们家老大性子温顺一些,老二也不知道像谁了——找回来就好,那穷山沟里,去了干啥?”
李龙就好奇的问道:“大嫂,你知道他们那地方?”
“知道,咋能不知道呢?当初打井连里,我和几个姑娘一起做饭,有一个就是那边出来的——逃出来的。
那地方穷啊,全是山沟沟,不下雨,水主贵得很,女人地位低,我那个朋友她才十六岁就许给村里一个光棍,好歹她上过学,知道这样的日子过不了,就逃出来了。
她给我讲的,那地方啊,一年有半年都吃不饱,吃不上粮食,重男轻女严重得很……”
就这一条,李龙就明白了。
涉世未深的姑娘家去了那个地方能干啥?不就成了生育机器了?
造孽啊!
这事在村里议论了几天就没消息了。
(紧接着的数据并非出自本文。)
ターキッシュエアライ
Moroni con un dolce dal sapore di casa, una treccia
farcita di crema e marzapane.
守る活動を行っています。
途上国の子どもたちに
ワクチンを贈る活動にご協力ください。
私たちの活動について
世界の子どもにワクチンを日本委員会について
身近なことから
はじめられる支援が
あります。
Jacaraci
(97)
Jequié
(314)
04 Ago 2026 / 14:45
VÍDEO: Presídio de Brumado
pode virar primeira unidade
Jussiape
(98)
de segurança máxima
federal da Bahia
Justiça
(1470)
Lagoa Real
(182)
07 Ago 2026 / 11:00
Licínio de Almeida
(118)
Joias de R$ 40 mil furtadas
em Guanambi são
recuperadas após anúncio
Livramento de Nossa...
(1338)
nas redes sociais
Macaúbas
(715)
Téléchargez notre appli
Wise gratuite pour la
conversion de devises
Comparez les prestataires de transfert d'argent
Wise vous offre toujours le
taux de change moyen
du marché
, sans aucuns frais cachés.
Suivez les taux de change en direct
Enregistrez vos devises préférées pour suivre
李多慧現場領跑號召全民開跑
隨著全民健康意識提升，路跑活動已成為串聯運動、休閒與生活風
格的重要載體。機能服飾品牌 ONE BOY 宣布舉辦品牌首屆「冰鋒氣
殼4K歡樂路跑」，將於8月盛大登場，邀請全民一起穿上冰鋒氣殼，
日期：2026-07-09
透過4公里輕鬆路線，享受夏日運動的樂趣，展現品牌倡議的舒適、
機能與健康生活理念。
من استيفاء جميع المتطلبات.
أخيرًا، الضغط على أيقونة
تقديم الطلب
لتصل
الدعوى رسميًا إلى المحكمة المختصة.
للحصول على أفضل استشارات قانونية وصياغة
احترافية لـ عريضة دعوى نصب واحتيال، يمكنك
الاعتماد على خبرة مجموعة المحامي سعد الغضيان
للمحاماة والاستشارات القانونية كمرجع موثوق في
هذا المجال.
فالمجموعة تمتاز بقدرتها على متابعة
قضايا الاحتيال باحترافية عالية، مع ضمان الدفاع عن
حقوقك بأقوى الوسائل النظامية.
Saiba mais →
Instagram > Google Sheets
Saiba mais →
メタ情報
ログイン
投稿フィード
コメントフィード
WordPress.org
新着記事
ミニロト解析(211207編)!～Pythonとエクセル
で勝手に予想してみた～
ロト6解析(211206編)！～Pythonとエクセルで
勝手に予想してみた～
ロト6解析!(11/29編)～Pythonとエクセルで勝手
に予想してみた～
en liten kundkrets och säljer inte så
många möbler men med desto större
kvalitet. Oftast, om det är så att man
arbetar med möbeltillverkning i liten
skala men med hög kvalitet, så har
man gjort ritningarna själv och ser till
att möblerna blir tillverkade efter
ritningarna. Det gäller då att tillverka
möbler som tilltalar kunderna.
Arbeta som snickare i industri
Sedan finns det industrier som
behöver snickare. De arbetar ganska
人追回来了,据说王永成代那小伙子给许家赔了五百块钱,倒是博得一些人的赞许,毕竟小伙子铁定没钱,而且回去这钱也不一定能要回来。
看来这个王永成是个能干事的,于是从最初出事那几天,没一家愿意要他的人去拾棉花,到现在大家愿意和他合作了,也是态度起了作用。
这事一出后,甘省人在四队的名声就比较复杂了。那个小伙子败了这个名声,王永成又把名声给拉回来了。
理性的都会分析,觉得人不能论地域,哪里都有好人有坏人,只不过家里有闺女的,再和拾棉花的这些人来往,家长就会注意了。
拾棉花到了尾声,工作组的工作也开始变得繁忙起来。四队这边许成军开始召集村民代表,商量分地的事情。
许成军想让李龙也参与一下,李龙没去。谢运东前几年当选村民代表,合作社有他去就行了。
代表们开会的时候,许海军过来找李龙,说了个愁人的事情。
“我妹子这段时间不怎么和人交往了,干完活回来也只是往屋子里一呆。吃饭啥的倒没问题,就是不说话,唉愁人的很啊。”
李龙也有些意外,这事不应该啊。看到那个小伙子被打后求饶并且把原因都推到妹子身上,妹子应该醒悟才对,怎么可能还把自己给闷住了呢?
现在王永成已经要回去了,许海军大约觉得得找个办法把这事解决掉,不然许家妹子可能要废。